Only five acute-care hospitals claim top rankings nationally for high quality, low cost and financial stability-the trifecta, if you will, of hospital performance.
Those hospitals are identified in an exhaustive new analysis of hospital performance. They happen to be major teaching facilities, but teaching status is no marker for achieving excellence in all three areas, noted the Center for Healthcare Industry Performance Studies, which just published its first report card on 3,009 acute-care hospitals.
That's particularly true in the area of quality. Despite academic medicine's superiority complex, CHIPS, a Columbus, Ohio-based healthcare data provider, found the quality of care at teaching hospitals was surpassed by their nonteaching brethren.
Although that might seem counterintuitive, other common perceptions about hospital quality also are likely to be rattled by some of the additional major findings highlighted in The 1999 Performance Review-A Guide to U.S. Hospitals. For example:
* When it comes to quality of care, investor-owned hospitals have an edge over government and voluntary not-for-profits.
* While higher managed-care penetration undermines hospitals' financial performance, it also results in lower mortality and lengths of stay.
* Although the Northeast's teaching mecca is considered a bastion of quality, the opposite is true. The Far West is the quality leader, as represented by the four top states for hospital quality: Arizona, Colorado, Washington and Oregon. The bottom four, from best to worst, were New Jersey, New Hampshire, New York and Hawaii.

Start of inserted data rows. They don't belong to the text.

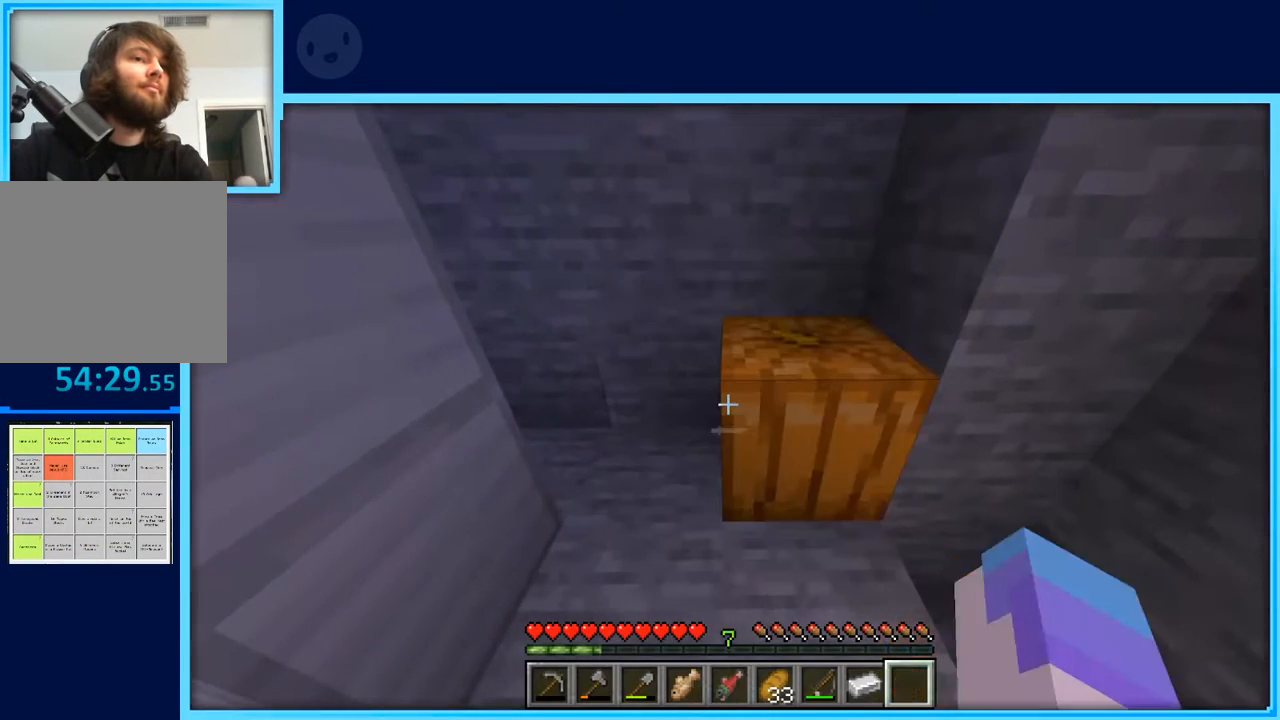
{"keys": [], "events": []}
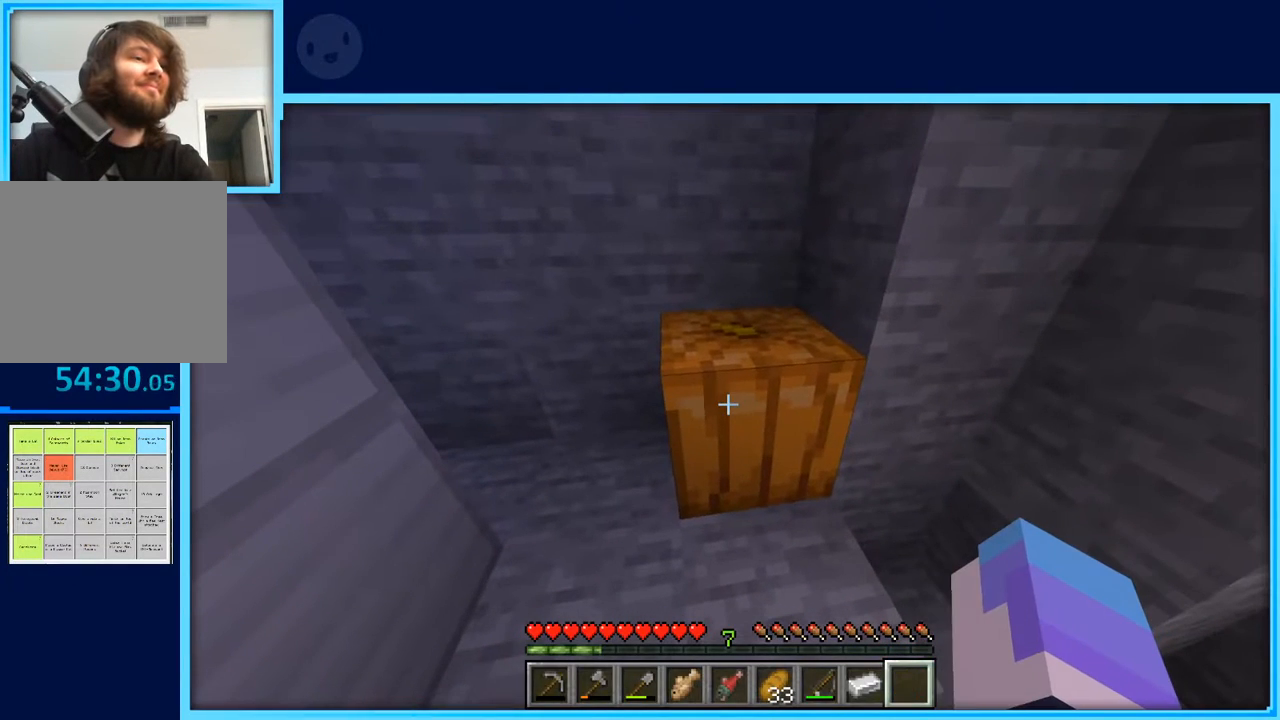
{"keys": [], "events": []}
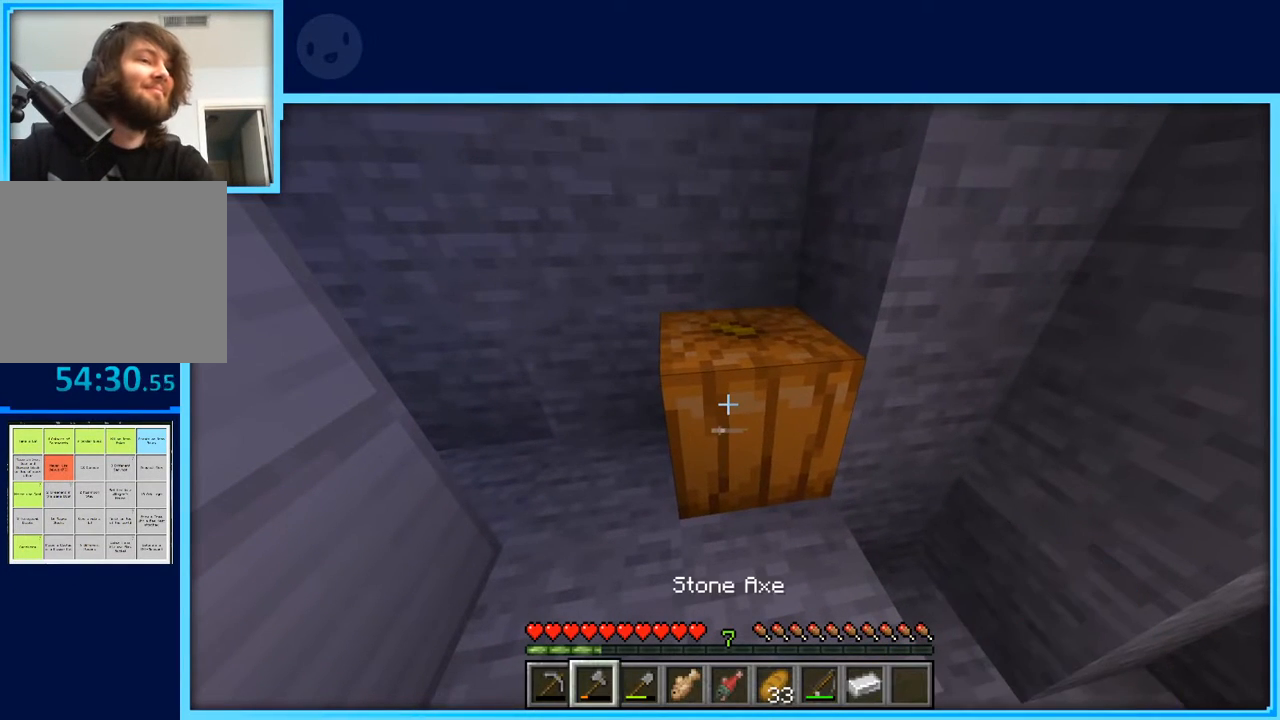
{"keys": [], "events": []}
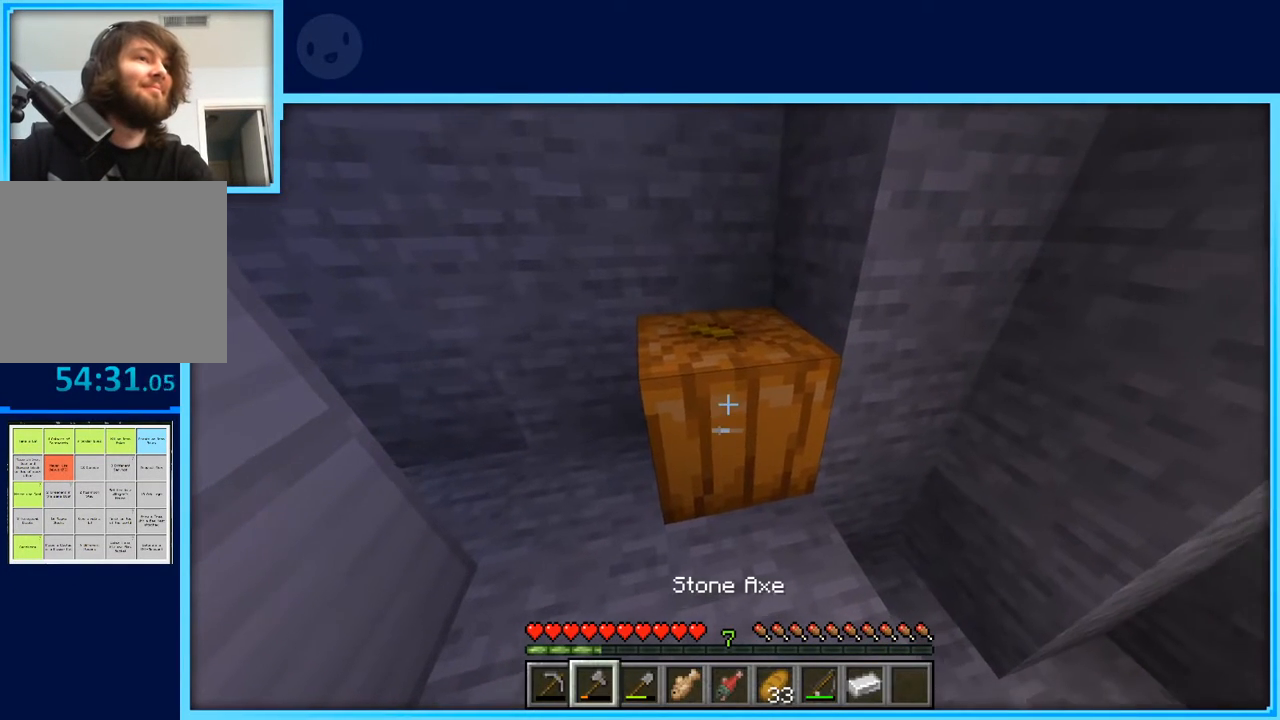
{"keys": [], "events": [[67, "w", "down"], [167, "a", "down"], [250, "a", "up"], [250, "w", "up"]]}
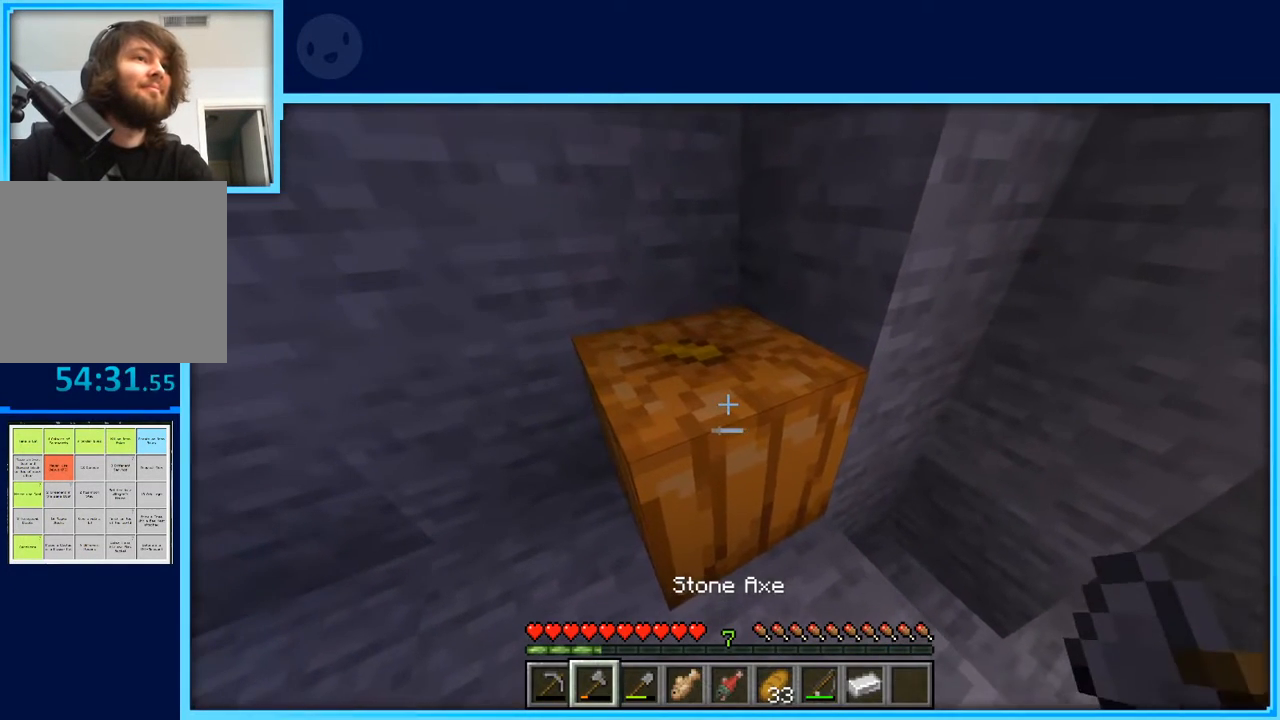
{"keys": [], "events": [[183, "a", "down"], [317, "a", "up"]]}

"I think the thing that will tweak people's interest more than anything else is the quality findings," said CHIPS President William Cleverley. As the report explains, the surprising performance of investor-owned and nonteaching hospitals might be a quirk of the methodology used to measure patient severity. Or it might be that these hospitals have never received the credit due to them for providing better care.
In its 612-page tome, CHIPS separates hospitals into three major categories: major teaching, minor teaching and nonteaching. Within each category are lists of top performers based on measures of quality, cost and financial performance using data from a three-year period, from 1995 through 1997.